CSP plants store heat for up to nine hours

CSP plants store heat for up to nine hours

Supporters of concentrated solar power (CSP) are working hard to secure what they regard as their technology’s rightful place in the sun.

Government has allocated a relatively minor role to CSP in SA’s future energy mix. This is mainly because CSP is more expensive than other renewable energy technologies such as solar photovoltaic (PV) and wind.

What this overlooks, says the CSP lobby, is that the technology is the only form of renewable energy capable of supplying electricity during peak demand times – when Eskom needs additional supplies to keep the lights burning.

CSP, they point out, has the ability to store heat energy, which is then used to create steam to drive a turbine and to generate electricity during cloudy periods or after sunset.

"CSP costs more because it delivers more," says Jonathan de Vries, CE of the Southern Africa Solar Thermal & Electricity Association (Sastela), which represents the CSP industry.

CSP, he says, also creates more construction, operation and manufacturing jobs than other forms of renewable energy. That is a major contribution to the development of a manufacturing-based green economy sector, which government hopes will create about 460000 jobs.


Government’s Integrated Resource Plan (IRP), which projects SA’s energy mix until 2030, has allocated only 1200MW of the 21500MW of renewable energy the country will need to CSP. This is equivalent to 1,5 units of a major six-unit Eskom coal-based power station – such as the 4800MW Medupi plant under construction in Limpopo.

Wind power has been allocated 9200MW and solar PV 8400MW, with the balance made up of biogas and imported hydro power.

Of the initial 3725MW of clean electricity government is procuring under its Renewable Energy Independent Power Producers’ Procurement Programme (REIPPPP), CSP has been allocated 200MW. Three CSP projects, all in the sun-drenched Northern Cape, have been given preferred bidder status. The first two are scheduled to come online by mid-2015 and will sell electricity to the national grid at R2,60/kWh. The third will sell electricity at a marginally lower R2,51/kWh.

By comparison, the price of solar PV under the REIPPPP has dropped from R2,70/kWh in the first round to R1,64/kWh in the second, and wind from R1,14/kWh to 89c/kWh. The Eskom average standard tariff is about 60c/kWh, but this is expected to rise above R1/kWh over the next five years, while costs of renewable energy technologies are likely to decline significantly.

Part of the reason for CSP’s higher cost is the addition of heat energy storage facilities. The first two stations will have between two and three hours of storage, and the third as much as 9,5 hours. This will enable the third CSP station to approximate the generation capability of an Eskom coal-fired power station, says Michael Goldblatt, a member of the consortium that will build this CSP plant.

The intermittency of wind, and the inability of solar PV to include mass storage means that "only CSP with storage can provide electricity at peak times, when the national grid needs it most", says De Vries. "The costs of CSP will also continue to decline as the technology gains traction and improved economies of scale as well as new efficiencies are built into it, while the Eskom tariff will continue to rise sharply, making CSP increasingly competitive."

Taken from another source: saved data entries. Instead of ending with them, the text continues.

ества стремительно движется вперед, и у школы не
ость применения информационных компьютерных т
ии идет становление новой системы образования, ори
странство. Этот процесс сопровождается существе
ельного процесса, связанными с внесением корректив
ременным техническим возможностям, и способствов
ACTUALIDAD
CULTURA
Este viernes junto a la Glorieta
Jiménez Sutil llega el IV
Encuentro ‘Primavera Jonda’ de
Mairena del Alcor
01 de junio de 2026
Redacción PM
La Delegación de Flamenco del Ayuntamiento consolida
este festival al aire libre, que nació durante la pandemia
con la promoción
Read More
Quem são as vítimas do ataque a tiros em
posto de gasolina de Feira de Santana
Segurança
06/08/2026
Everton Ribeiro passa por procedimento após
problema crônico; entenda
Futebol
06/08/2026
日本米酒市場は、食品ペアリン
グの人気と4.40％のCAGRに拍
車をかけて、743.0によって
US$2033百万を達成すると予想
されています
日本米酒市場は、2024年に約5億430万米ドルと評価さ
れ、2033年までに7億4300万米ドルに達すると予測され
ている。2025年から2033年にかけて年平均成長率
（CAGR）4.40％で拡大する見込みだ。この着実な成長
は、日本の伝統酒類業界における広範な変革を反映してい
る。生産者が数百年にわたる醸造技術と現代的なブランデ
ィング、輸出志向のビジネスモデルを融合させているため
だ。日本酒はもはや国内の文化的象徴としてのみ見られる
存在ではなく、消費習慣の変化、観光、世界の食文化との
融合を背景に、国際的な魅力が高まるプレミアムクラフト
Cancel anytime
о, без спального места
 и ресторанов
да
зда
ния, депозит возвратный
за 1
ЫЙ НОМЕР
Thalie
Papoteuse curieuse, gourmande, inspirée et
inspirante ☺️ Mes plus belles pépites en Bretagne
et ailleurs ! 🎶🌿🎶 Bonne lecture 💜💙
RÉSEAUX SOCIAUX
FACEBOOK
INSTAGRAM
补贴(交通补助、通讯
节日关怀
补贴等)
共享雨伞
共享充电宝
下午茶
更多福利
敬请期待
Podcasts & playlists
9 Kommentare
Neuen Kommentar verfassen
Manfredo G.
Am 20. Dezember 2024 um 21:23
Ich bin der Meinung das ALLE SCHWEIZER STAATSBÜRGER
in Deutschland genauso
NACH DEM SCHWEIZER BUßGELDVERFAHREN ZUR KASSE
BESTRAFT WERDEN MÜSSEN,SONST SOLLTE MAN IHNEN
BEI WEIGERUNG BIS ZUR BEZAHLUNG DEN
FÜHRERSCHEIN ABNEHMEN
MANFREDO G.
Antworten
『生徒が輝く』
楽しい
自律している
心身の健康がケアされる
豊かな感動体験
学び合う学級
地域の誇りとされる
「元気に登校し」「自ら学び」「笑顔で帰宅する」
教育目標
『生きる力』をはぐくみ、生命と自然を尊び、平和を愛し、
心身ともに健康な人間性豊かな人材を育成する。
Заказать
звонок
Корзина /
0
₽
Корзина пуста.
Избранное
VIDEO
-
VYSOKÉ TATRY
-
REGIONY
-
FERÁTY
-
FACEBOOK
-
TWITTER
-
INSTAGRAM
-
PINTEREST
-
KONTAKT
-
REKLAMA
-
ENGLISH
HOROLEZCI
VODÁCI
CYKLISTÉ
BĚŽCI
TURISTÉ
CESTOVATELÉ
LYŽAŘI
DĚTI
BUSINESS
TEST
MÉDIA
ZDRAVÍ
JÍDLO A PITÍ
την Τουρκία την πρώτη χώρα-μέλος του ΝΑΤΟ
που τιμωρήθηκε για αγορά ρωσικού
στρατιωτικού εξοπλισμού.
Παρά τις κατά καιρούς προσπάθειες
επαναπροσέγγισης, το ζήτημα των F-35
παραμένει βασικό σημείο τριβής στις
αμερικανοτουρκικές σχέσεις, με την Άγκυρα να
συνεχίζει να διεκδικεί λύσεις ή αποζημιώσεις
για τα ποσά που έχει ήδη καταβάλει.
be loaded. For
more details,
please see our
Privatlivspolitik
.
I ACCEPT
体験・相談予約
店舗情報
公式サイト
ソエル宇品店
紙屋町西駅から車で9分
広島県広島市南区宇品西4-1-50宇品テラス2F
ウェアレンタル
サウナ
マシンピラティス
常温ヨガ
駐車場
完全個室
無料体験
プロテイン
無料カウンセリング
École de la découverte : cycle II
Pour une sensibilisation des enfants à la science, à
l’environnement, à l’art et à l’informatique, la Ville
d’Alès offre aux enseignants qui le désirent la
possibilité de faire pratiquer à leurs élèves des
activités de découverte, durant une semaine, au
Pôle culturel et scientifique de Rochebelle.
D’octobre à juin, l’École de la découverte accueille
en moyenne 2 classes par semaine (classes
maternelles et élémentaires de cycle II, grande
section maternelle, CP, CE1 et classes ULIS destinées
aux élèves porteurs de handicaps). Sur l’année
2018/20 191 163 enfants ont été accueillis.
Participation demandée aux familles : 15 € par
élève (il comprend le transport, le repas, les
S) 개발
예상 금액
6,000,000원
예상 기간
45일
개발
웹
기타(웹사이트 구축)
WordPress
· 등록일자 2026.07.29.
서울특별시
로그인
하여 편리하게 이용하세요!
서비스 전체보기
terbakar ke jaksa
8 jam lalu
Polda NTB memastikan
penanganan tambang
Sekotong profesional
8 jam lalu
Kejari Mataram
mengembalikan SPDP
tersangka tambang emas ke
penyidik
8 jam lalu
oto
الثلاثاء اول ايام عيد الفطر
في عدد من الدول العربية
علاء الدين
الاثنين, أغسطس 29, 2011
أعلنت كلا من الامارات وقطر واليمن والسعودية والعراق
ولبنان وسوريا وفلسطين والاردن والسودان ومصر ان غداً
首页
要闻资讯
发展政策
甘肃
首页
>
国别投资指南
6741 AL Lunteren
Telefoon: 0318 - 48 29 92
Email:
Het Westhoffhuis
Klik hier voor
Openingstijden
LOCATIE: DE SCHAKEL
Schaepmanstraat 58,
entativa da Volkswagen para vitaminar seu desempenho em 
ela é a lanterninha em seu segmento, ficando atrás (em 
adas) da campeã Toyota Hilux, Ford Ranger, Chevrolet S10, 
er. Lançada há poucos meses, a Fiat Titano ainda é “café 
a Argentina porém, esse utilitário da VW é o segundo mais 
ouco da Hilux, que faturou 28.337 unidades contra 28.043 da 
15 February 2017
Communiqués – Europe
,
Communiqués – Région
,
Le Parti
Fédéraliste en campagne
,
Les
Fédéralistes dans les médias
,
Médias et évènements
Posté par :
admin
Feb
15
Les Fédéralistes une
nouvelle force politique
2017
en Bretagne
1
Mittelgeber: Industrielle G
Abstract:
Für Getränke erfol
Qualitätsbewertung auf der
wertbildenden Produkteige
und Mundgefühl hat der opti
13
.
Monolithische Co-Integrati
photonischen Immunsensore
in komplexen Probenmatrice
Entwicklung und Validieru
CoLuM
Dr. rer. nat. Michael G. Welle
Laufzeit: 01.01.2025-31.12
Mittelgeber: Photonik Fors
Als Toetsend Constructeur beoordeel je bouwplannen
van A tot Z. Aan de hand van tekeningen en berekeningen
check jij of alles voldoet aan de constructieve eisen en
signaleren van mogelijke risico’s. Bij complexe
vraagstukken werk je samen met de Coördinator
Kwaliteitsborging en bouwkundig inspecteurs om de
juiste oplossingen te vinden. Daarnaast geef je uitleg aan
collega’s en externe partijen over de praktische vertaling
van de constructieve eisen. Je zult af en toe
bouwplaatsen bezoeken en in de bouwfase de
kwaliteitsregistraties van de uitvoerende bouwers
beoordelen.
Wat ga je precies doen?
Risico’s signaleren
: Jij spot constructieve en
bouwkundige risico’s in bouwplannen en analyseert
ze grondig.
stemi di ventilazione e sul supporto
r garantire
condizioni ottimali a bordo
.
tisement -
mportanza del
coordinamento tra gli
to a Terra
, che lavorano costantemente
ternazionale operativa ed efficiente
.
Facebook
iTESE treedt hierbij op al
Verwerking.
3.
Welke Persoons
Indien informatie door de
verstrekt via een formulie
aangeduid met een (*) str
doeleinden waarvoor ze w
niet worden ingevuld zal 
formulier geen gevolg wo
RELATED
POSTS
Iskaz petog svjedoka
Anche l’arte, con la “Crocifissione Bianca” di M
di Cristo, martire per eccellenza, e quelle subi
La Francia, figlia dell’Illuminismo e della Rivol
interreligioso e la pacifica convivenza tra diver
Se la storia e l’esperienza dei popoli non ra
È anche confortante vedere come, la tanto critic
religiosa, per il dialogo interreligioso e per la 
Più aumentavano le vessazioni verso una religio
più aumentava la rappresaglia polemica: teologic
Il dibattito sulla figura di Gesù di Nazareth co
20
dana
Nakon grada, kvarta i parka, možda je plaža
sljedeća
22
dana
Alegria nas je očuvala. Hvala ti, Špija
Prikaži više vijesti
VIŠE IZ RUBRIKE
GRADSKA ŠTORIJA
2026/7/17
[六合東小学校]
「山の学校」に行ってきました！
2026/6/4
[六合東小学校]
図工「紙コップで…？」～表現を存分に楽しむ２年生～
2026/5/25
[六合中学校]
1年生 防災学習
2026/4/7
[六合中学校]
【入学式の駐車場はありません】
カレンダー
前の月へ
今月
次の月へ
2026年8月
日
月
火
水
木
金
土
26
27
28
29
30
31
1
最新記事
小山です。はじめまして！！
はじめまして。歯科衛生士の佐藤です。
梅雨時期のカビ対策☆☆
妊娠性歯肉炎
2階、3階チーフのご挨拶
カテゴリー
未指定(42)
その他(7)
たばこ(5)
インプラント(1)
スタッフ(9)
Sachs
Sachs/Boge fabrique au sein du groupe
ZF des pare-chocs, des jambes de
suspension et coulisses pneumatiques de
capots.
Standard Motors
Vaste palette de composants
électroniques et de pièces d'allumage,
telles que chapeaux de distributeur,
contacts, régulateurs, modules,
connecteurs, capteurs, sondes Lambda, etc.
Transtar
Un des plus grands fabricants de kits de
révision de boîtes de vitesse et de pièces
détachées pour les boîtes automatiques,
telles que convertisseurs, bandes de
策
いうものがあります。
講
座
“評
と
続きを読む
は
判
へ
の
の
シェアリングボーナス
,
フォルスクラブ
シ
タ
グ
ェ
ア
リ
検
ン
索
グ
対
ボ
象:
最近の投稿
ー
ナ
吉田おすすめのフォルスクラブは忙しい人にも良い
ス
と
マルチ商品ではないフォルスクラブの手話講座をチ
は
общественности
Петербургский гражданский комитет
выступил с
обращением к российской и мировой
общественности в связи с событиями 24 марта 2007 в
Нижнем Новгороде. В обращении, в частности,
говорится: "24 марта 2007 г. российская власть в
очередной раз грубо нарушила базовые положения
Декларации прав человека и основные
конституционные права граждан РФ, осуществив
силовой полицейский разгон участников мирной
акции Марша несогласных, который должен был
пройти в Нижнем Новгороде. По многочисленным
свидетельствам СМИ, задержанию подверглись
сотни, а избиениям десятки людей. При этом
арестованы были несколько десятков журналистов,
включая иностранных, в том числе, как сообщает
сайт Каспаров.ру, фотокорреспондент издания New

An issue of great concern to Sastela, he says, is the fact that the IRP has allocated about 5000MW of additional open cycle gas turbine (OCGT) capacity that operates on imported diesel – and which Eskom currently operates as an emergency back-up during peak-time generation.

According to information given to parliament by the minister of public enterprises, Eskom’s two OCGT plants generated electricity at an average cost of R2,47/kWh and consumed R1,55bn worth of diesel over a seven-month period from August 2011 to March 2012.

"The first CSP power stations in SA will generate electricity at between R2,68/kWh and R2,51/kWh, which is on a par with the OCGT power stations," says De Vries. "And instead of using diesel as their fuel, CSP power stations use the free energy of the sun. CSP can provide clean, environmentally friendly electricity to support peak-time generation, support local manufacturing and generate jobs."

In addition, he says CSP can help to reduce SA’s excessively high carbon emissions from coal-based electricity generation, of which Eskom accounts for 220Mt, or about half of the country’s total emissions. Spanish company Abengoa estimates that its Khi and KaXu plants will reduce carbon emissions by about 500000Mt/year.

De Vries says Sastela is engaging government and other interest groups to increase CSP allocation significantly.

Sastela chair Ayanda Nakedi, who heads Eskom’s recently formed Renewables Business Unit, which is developing the utility’s own CSP plant, says: "CSP with storage can go a long way to addressing our country’s peak demand. We need to embrace CSP and allocate it a greater role in our energy mix."